Photo Credit: J.M. Giordano
Ed Sanders.
Standing on the steps of the Lincoln Memorial, poet and provocateur Ed Sanders shouts, “Out demons, out!” his arms raised in clenched fists above his head, a computer bag hanging from the shoulder of his powder-blue sports coat. With a wild halo of white hair exploding from his balding pate, small glasses perched upon his crinkled button nose and a drooping mustache, Sanders looks like a wild elder statesmen, the Benjamin Franklin of an alternate United States.
Fifty years ago, in 1967, Sanders appeared on the cover of Life magazine, which proclaimed “the worldwide underground of the arts creates The Other Culture.” The “other culture” was not yet dubbed the “counterculture,” but whatever it was called, Sanders was at the center of it—especially in New York, where he founded the band The Fugs and started the famous Peace Eye Bookstore, and Fuck You: A Magazine of the Arts. He was an instrumental member of the Youth International Party, or Yippies, which combined political activism and countercultural expression.
As the Vietnam War escalated, The Fugs performed an exorcism of the Pentagon later the same year.
Fifty years later, as we are faced with an urgent need to reinvent the underground, Sanders and the current lineup of The Fugs—newbies who didn’t start playing with him until the 1980s—are performing an “Exorcism of the White House” at the Lincoln Memorial.
“In the name of Rosa Parks, Lilith, Mary, Aphrodite, Hera, Rose Pesotta… We call upon the malevolent spirits in the White House/ To be banished and exorcised! Out, demons, out!” Sanders chants over the drone and the pounding rhythm rising up from his bandmates as his white hair bobs in the wind.
“People were always saying, ‘Why don’t The Fugs do something about Trump?” he says after the performance, still standing on the steps of Lincoln Memorial. “We decided to exorcise the White House, because it’s not so much Trump as these real creepy people he’s put into power. So in the exorcism I list all the secretaries and the people he’s put in power.”
The song, he says, premiered earlier this year at Cooper Union in New York, where Sanders stood behind the same lectern that Abraham Lincoln used to deliver his “House Divided” speech in 1860.
This seems like a perfectly Sandersian moment, where time loops in on itself. Here he is reprising a 50-year-old idea in a new context while hearkening back to what was our nation’s moment of greatest division. And it fits him, because he is as much a connecter, scholar and archivist as he is a poet.
I ask him what he would tell a young person now trying to make some kind of life counter to our corporate culture. “Always spend time every day, set aside time to study, to read books and read articles and always take a lot of notes and create files, create alphabetical files on subjects you’re interested in, but also chronological files,” he says. “And dare to try to make yourself part of the history of the place you’re living in.”
I am stunned by the power of that last sentence. But he isn’t done.

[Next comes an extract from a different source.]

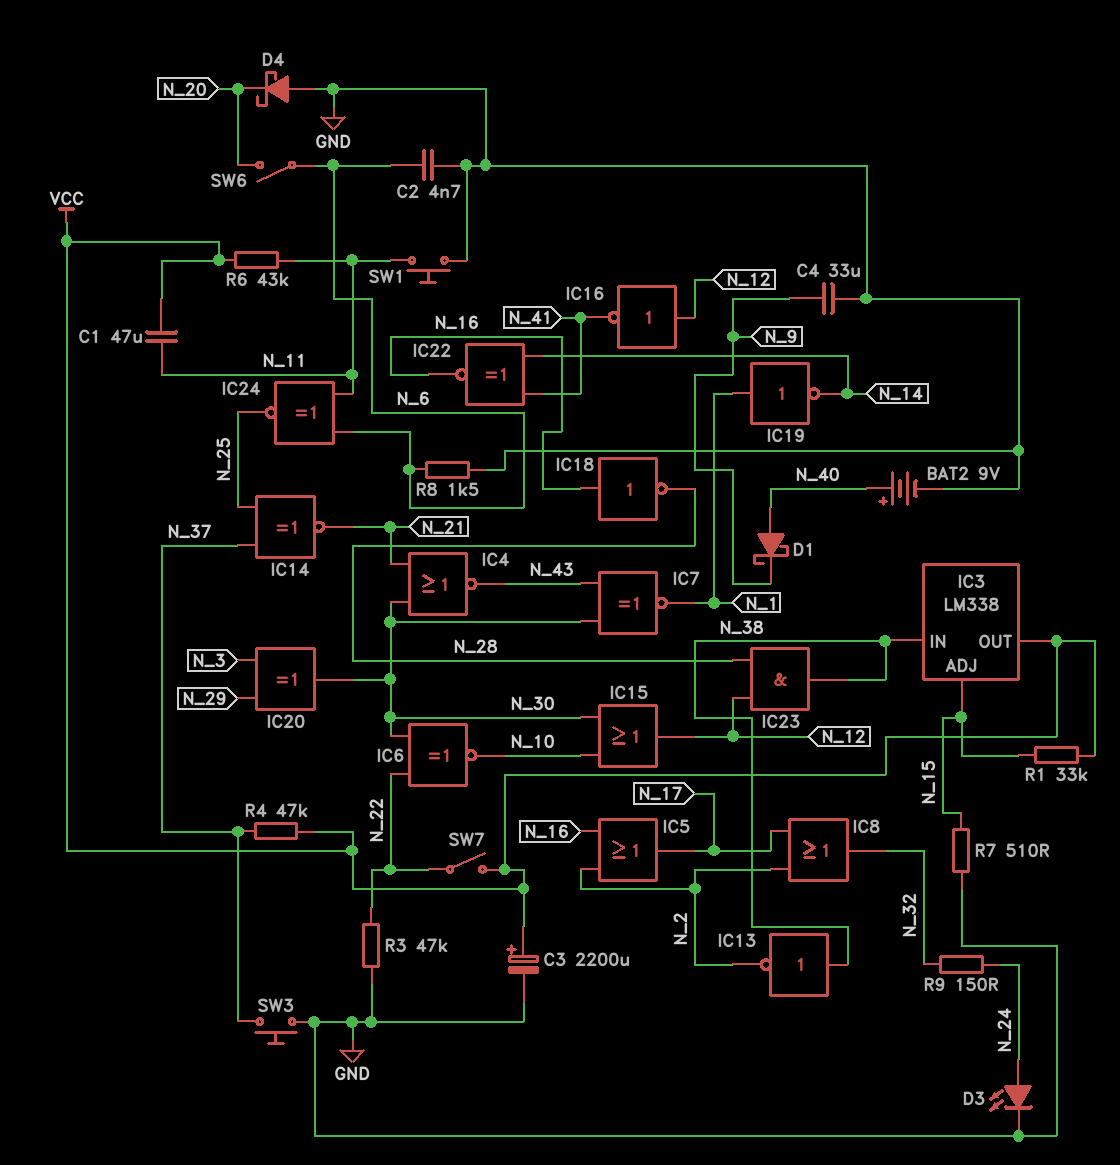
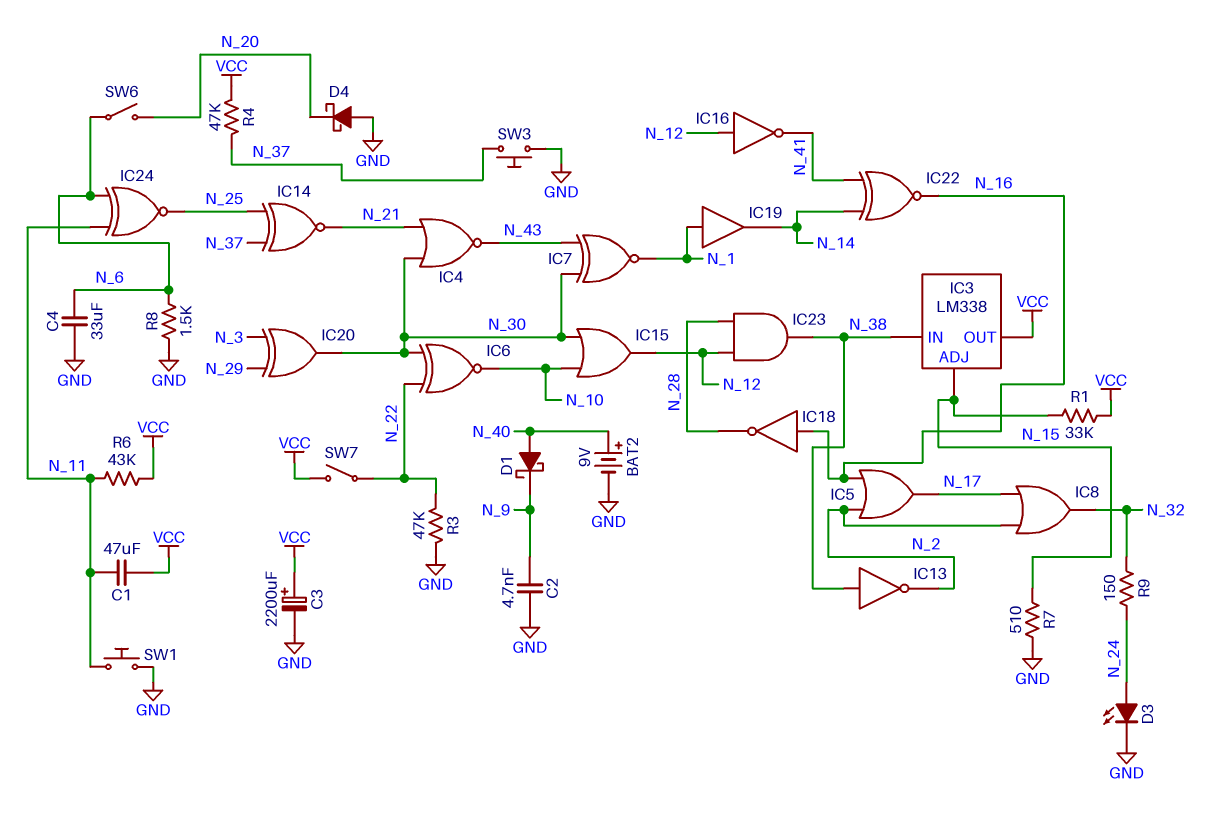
C2: 4.7nF (GND, N_6) -> 4.7nF (GND, N_9)
C4: 33uF (GND, N_9) -> 33uF (GND, N_6)
IC19: NOT (in N_1, out N_14) -> buffer (in N_1, out N_14)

“And start figuring out what other people are doing. And then, if you’re young, to do what Allen Ginsberg said—‘I saw the best minds of my generation’—and that is to link up with the very best minds in all the subjects you’re interested in. Poetry, music, engineering, rocket science, find the best minds,” he says. “Hang out.”
Since Sanders was the face of the ’60s counterculture, I ask what he makes of the claim by members of the alt-right, like Infowars’ Paul Joseph Watson, that they are the new counterculture.
“I don’t know what to say to them,” he says. “I don’t read them. I live in the woods. I heat with wood. I don’t have anything to do with those people. It’s a free world, and the internet is one of the new conflict grounds, and so…” He trails off for a moment, looking down toward the reflecting pool. “They’re like a cult,” he says finally. “A cult ultimately has to deal with dentistry, children, passing on books and heritage and poetry and culture. So whatever setup passes on a decent, humane, sharing semi-socialist or socialist agenda is the one that will triumph, and everything else is in the service of the war machine.”
He has found some bit of inspiration in online activism and the nurturing of semi-socialist or socialist ideas, but he acknowledges “it’s really a terrible situation.
“I don’t have a lot of hope,” he says. “It’s like when they grow a sugar maple stand in New England. You plant the sugar maple tree not for your own children, but your grandchildren. So the seeds of peace are like sugar maples—we’re planting them for long after we’re gone.”
The performance of the exorcism is quite powerful, but it is also a throwback, a reprise. And the recording, which lacks the spookiness of the live performance, is kind of bad and not likely to speak to the kids coming up now who feel a need to express their disgust with the world they grew up in. I notice there aren’t many young people at the performance, and I wonder who will create our new cultural forms. Even Antifa, among the most politically radical factions on the left, seems culturally retro, mimicking the political punk of the ’80s.
But later the same night, when I am about to go to bed, Trump tweets, “Despite the constant negative press covfefe.” Maybe it worked after all, and the demon Covfefe was exorcised.